Material for the task
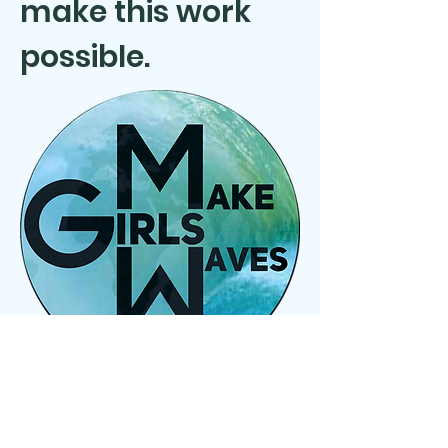
make this work
possible.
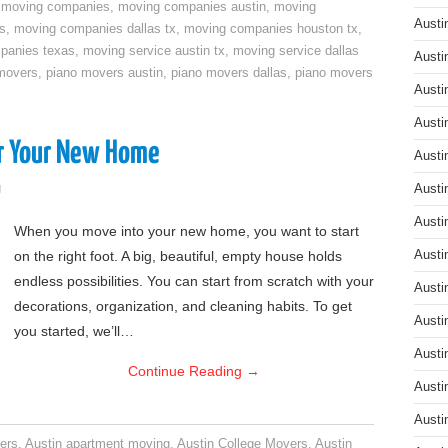
,
moving companies
,
moving companies austin
,
moving
Austi
s
,
moving companies dallas tx
,
moving companies houston tx
,
panies texas
,
moving service austin tx
,
moving service dallas
Austi
movers
,
piano movers austin
,
piano movers dallas
,
piano movers
Austi
Austi
or Your New Home
Austi
g
Austi
Austi
When you move into your new home, you want to start
on the right foot. A big, beautiful, empty house holds
Austi
endless possibilities. You can start from scratch with your
Austi
decorations, organization, and cleaning habits. To get
Austi
you started, we’ll…
Austi
Continue Reading
→
Austi
Austi
ers
,
Austin apartment moving
,
Austin College Movers
,
Austin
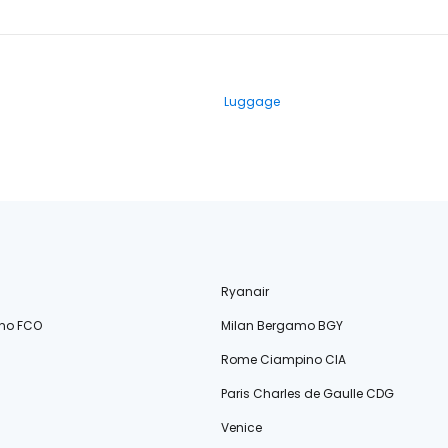
Luggage
Ryanair
no FCO
Milan Bergamo BGY
Rome Ciampino CIA
Paris Charles de Gaulle CDG
Venice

Instructions for the task
Reproduce the records in full and leave the images behind.

Written response
make this work
possible.
,
moving companies
,
moving companies austin
,
moving
Austi
s
,
moving companies dallas tx
,
moving companies houston tx
,
panies texas
,
moving service austin tx
,
moving service dallas
Austi
movers
,
piano movers austin
,
piano movers dallas
,
piano movers
Austi
Austi
or Your New Home
Austi
g
Austi
Austi
When you move into your new home, you want to start
on the right foot. A big, beautiful, empty house holds
Austi
endless possibilities. You can start from scratch with your
Austi
decorations, organization, and cleaning habits. To get
Austi
you started, we’ll…
Austi
Continue Reading
→
Austi
Austi
ers
,
Austin apartment moving
,
Austin College Movers
,
Austin
Luggage
Ryanair
no FCO
Milan Bergamo BGY
Rome Ciampino CIA
Paris Charles de Gaulle CDG
Venice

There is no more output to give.